■ What you are asked to do ■
Can you print every record below exactly as written?

(Data in this exercise Opens)

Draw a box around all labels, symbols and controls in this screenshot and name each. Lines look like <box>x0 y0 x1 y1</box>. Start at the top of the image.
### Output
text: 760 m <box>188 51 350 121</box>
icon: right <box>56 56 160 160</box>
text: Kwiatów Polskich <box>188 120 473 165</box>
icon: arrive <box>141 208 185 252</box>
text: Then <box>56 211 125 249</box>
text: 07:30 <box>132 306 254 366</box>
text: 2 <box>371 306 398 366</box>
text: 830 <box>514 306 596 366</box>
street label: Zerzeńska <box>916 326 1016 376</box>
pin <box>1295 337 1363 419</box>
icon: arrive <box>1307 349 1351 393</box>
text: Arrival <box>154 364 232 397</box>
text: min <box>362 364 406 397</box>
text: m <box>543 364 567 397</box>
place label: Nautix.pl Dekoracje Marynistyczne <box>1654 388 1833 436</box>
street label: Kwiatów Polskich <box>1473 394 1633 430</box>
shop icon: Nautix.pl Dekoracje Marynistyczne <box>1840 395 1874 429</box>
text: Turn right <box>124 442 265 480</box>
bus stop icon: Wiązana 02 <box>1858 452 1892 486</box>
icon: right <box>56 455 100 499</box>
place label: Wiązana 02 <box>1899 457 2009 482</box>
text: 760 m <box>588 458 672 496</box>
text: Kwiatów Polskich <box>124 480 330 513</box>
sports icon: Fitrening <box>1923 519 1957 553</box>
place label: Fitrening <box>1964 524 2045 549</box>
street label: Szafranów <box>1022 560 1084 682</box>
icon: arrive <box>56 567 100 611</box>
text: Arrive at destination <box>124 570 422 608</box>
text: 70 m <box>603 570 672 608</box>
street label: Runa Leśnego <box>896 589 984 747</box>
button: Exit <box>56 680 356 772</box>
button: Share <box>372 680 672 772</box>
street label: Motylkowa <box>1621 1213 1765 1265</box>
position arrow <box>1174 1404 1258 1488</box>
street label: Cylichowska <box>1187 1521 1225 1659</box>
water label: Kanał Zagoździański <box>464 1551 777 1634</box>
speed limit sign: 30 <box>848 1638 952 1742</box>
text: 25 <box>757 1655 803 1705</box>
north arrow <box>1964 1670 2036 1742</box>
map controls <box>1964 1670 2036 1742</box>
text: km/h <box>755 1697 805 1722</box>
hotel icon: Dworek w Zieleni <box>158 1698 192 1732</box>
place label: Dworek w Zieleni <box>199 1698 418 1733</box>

(Data in this exercise Closes)

■ Solution for this task ■
Draw a box around all labels, symbols and controls in this screenshot and name each. Lines look like <box>x0 y0 x1 y1</box>. Start at the top of the image.
### Output
text: 760 m <box>188 51 350 121</box>
icon: right <box>56 56 160 160</box>
text: Kwiatów Polskich <box>188 120 473 165</box>
icon: arrive <box>141 208 185 252</box>
text: Then <box>56 211 125 249</box>
text: 07:30 <box>132 306 254 366</box>
text: 2 <box>371 306 398 366</box>
text: 830 <box>514 306 596 366</box>
street label: Zerzeńska <box>916 326 1016 376</box>
pin <box>1295 337 1363 419</box>
icon: arrive <box>1307 349 1351 393</box>
text: Arrival <box>154 364 232 397</box>
text: min <box>362 364 406 397</box>
text: m <box>543 364 567 397</box>
place label: Nautix.pl Dekoracje Marynistyczne <box>1654 388 1833 436</box>
street label: Kwiatów Polskich <box>1473 394 1633 430</box>
shop icon: Nautix.pl Dekoracje Marynistyczne <box>1840 395 1874 429</box>
text: Turn right <box>124 442 265 480</box>
bus stop icon: Wiązana 02 <box>1858 452 1892 486</box>
icon: right <box>56 455 100 499</box>
place label: Wiązana 02 <box>1899 457 2009 482</box>
text: 760 m <box>588 458 672 496</box>
text: Kwiatów Polskich <box>124 480 330 513</box>
sports icon: Fitrening <box>1923 519 1957 553</box>
place label: Fitrening <box>1964 524 2045 549</box>
street label: Szafranów <box>1022 560 1084 682</box>
icon: arrive <box>56 567 100 611</box>
text: Arrive at destination <box>124 570 422 608</box>
text: 70 m <box>603 570 672 608</box>
street label: Runa Leśnego <box>896 589 984 747</box>
button: Exit <box>56 680 356 772</box>
button: Share <box>372 680 672 772</box>
street label: Motylkowa <box>1621 1213 1765 1265</box>
position arrow <box>1174 1404 1258 1488</box>
street label: Cylichowska <box>1187 1521 1225 1659</box>
water label: Kanał Zagoździański <box>464 1551 777 1634</box>
speed limit sign: 30 <box>848 1638 952 1742</box>
text: 25 <box>757 1655 803 1705</box>
north arrow <box>1964 1670 2036 1742</box>
map controls <box>1964 1670 2036 1742</box>
text: km/h <box>755 1697 805 1722</box>
hotel icon: Dworek w Zieleni <box>158 1698 192 1732</box>
place label: Dworek w Zieleni <box>199 1698 418 1733</box>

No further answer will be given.